Силосную башню строили несколько очень не похожих друг на друга людей. Четверо, видимо, приехали с Кавказа, двое вели родословную, видимо, из Средней Азии, остальные – кто откуда. Двое, например, были почти двухметрового роста, беловолосые. Один из них, средних лет, был солиден и важен, как швейцар столичной гостиницы; другой – в джинсах – живописен, как новогодняя елка: в диковинного расцвета ковбойке, волосы длинные, лицо круглое, нежное, так сказать, лирическое.
– Здорово, товарищи вольные стрелки! – выходя из машины, браво прокричал Анискин. – Вы, конечно, народ занятой, каждый свою тысячу поскорее заработать торопится, но предлагаю, как говорится, сделать перекур.
– Родной милиции пламенный привет! – обрадовался тот, что был в джинсах.
Строители, так называемые «шабашники», хмуро и не сразу разместились на двух указанных участковым бревнах. Только Юрий Буровских приказание участкового выполнил охотно и даже повесил на грудь семиструнную гитару, которую бережно вынул из густого кустарника.
– Плохо принимаете законную власть! Хоть бы сказали, орлы залетные, чем я провинился? – Участковый ткнул себя пальцем в грудь. – Я ли вас не холю, не лелею?
Первым не выдержал молодой, серьезный кавказец.
– Неправду говоришь, товарищ! – воскликнул он. – Кто лелеет? Кого лелеет? В клуб пойдешь – тебя видишь! С девушкой сидишь на скамейке – тебя видишь! В реке купаешься – ты на берегу сидишь!
– Ты бы помолчал! – негромко, но сурово перебил его широкий и низкорослый мужчина. – Всем тоже – молчать! – Он презрительно усмехнулся. – Пусть гражданин Анискин разговаривает…
– Во! Правильно! – ликующе вскричал участковый. – Иван Иванович!
Председатель колхоза словно очнулся – перестал пускать колечки дыма, озабоченно сдвинул брови, встал.
– Товарищи вольнонаемные строители, – заговорил он. – Федор Иванович обратился на вас с жалобой… По его фактам выходит, что позавчера вы в сельповском магазине скупили весь поступивший туда кримплен – товар, как известно, дефицитный. На этой почве в деревне возникло недовольство. Я лично считаю этот факт безобразным! Бригадой вольных стрелков закуплены все сто десять метров поступившего в магазин кримплена… По тридцать два рубля сорок копеек метр… Это – раз! А во-вторых, кримплен этот самый не покупали двое… – Он указал на «длинновязых» Юрия Буровских и Евгения Молочкова. – Это почему?… Так! Не отвечаете… Тогда – три!
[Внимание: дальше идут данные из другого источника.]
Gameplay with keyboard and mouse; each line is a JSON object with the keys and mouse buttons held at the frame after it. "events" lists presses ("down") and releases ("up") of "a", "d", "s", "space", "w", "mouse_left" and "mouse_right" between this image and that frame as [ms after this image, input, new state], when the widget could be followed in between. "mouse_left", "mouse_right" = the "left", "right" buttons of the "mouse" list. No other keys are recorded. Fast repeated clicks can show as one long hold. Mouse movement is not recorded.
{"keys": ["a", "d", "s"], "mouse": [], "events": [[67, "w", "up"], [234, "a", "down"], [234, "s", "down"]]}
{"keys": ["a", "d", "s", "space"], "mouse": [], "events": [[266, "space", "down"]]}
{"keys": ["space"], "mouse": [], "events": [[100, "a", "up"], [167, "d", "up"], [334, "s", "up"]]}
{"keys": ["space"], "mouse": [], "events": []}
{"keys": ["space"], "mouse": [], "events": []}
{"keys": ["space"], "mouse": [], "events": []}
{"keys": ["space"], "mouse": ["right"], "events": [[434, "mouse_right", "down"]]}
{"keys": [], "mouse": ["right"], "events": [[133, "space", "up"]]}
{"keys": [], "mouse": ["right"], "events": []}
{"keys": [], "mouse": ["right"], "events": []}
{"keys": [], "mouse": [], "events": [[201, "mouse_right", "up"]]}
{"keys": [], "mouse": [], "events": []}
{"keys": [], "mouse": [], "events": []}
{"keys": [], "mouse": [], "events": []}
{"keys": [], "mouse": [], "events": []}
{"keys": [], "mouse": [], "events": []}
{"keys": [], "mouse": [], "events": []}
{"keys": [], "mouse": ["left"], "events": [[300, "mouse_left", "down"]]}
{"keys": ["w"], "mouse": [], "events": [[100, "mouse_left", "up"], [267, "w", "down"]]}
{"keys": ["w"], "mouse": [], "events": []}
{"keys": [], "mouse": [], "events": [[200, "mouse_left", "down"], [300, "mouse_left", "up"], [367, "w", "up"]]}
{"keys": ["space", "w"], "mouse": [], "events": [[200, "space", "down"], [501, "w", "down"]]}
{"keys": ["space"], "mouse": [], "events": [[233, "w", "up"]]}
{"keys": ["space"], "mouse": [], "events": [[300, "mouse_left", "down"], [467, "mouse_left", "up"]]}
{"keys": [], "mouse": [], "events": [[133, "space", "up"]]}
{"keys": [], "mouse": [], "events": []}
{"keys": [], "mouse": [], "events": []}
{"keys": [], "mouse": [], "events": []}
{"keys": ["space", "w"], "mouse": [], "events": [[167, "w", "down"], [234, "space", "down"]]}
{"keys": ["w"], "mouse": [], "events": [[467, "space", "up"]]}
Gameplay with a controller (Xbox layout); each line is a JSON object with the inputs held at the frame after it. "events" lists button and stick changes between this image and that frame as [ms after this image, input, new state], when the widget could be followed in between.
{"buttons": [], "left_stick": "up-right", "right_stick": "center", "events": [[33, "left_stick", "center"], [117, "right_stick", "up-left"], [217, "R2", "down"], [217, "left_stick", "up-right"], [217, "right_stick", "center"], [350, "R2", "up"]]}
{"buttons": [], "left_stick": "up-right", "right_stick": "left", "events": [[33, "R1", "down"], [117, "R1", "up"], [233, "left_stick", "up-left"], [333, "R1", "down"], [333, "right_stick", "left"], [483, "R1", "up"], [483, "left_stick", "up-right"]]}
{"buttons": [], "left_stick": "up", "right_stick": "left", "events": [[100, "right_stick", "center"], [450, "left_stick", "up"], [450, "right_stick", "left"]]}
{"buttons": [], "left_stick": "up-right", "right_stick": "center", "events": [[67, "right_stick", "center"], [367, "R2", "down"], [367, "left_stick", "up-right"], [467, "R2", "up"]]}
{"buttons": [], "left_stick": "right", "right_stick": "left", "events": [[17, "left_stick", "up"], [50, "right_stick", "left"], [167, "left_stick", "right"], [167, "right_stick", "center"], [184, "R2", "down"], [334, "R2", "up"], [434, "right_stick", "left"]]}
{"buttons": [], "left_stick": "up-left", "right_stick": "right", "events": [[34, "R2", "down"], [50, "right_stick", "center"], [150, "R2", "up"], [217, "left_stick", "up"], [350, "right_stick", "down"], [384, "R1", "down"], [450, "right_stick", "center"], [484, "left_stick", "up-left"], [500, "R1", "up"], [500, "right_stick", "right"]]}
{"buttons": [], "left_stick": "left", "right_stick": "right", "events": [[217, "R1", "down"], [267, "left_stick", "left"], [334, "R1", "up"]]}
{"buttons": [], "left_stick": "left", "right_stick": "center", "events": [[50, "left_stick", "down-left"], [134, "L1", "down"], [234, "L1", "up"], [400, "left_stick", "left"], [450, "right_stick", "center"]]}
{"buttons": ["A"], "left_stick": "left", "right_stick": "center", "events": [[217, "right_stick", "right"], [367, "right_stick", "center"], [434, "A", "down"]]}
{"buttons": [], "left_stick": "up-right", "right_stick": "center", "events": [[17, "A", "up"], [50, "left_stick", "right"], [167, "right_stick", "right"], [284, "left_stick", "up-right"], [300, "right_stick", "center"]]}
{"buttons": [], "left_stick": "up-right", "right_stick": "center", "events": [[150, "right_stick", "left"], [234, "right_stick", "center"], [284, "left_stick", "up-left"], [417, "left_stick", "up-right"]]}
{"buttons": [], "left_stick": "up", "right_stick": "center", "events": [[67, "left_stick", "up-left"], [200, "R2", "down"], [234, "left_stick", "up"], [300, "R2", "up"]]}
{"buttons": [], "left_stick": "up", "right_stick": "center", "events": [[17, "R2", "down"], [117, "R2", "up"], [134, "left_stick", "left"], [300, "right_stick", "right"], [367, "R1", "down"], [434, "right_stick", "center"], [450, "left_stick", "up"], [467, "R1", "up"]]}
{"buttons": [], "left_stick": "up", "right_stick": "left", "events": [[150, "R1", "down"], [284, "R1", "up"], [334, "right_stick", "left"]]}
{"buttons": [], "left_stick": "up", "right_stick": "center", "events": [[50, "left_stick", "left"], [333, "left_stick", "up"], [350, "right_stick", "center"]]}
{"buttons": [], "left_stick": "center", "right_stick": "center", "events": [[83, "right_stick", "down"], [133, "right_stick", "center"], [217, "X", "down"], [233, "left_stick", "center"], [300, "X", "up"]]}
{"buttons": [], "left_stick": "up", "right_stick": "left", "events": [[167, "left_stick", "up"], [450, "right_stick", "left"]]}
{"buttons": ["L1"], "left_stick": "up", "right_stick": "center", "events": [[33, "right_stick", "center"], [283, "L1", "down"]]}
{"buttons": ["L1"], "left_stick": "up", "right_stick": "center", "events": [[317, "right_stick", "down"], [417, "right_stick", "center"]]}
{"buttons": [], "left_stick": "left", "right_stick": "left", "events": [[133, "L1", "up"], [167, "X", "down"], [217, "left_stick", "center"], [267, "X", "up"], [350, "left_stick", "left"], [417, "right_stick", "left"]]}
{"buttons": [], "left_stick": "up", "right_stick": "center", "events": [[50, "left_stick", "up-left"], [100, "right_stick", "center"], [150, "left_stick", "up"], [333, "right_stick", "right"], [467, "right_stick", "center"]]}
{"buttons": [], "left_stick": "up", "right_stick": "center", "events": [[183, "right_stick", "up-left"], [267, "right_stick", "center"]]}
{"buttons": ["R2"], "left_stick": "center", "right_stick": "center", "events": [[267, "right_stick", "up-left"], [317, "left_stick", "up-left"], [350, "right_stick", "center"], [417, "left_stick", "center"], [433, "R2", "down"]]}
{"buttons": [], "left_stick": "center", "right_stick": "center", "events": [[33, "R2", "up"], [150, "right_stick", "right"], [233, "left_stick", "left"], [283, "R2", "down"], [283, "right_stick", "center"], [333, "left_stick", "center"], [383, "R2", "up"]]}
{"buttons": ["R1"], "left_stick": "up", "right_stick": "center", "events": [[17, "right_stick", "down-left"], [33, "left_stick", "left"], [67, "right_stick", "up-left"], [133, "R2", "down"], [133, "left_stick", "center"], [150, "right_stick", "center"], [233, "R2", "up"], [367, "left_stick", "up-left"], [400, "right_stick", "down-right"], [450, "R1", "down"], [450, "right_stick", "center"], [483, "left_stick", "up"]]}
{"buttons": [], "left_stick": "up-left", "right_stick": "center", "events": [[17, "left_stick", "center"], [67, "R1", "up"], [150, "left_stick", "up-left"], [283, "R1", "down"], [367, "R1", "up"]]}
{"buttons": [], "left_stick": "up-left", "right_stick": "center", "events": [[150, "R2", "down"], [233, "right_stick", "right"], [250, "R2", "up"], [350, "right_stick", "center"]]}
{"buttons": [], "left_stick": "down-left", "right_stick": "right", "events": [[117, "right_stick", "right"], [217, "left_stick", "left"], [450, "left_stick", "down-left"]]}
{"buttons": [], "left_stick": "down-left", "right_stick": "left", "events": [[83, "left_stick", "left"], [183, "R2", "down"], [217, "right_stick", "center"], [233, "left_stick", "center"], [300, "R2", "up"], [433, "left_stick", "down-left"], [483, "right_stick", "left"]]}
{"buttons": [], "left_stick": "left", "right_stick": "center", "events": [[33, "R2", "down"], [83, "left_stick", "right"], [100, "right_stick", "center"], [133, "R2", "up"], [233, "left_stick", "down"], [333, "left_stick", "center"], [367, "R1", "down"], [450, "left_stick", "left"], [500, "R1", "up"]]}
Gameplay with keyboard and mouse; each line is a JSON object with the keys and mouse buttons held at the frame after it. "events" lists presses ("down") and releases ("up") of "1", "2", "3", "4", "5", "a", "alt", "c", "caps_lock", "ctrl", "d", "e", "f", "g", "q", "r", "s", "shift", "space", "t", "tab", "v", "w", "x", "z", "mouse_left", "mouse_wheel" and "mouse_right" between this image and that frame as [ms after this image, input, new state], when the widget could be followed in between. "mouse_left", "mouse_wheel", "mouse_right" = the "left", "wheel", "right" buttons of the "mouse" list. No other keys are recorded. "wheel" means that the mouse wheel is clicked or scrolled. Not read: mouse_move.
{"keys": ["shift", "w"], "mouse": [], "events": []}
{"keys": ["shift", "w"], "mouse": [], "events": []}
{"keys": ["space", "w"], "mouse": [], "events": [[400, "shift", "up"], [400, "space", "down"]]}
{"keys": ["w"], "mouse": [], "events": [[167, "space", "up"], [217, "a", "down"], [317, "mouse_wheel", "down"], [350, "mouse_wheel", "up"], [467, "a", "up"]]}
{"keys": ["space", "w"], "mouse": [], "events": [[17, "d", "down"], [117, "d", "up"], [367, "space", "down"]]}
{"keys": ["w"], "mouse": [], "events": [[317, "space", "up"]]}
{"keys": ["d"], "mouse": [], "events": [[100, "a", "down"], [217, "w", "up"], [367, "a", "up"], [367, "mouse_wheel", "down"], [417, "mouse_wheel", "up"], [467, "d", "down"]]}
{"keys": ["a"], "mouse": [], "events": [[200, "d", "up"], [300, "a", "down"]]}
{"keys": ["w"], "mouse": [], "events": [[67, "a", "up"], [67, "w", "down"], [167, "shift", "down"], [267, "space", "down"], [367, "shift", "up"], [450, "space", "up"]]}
Откуда в райцентре на базаре в прошлое воскресенье было выброшено из-под полы семьдесят метров кримплена, хотя в райцентре им торговля еще не производилась? Вано!
– Ну, что Вано, что Вано!
– Куда кримплен девал?
– Сестре послал, племяннице послал, маленький дочь друга послал…
Анискин спокойно покивал головой.
– Вано правду говорит, а вот… – И мгновенно повернулся к бригадиру шабашников Ивану Петровичу, в упор глянув в его хитрые, умные глаза. – А вот ты, Иван Петрович, свои двадцать метров на базар пустил…
Бригадир только снисходительно улыбнулся.
– Да я таких, как ты, когда помоложе был, – сказал он, – через очки не видел… Меня меньше, чем майоры, не допрашивали. Понял! – И поднялся спокойно. – А ну, ребята, кончай волынку, работать надо! Мы не колхозники, чтобы по часу перекуривать… Айда, айда!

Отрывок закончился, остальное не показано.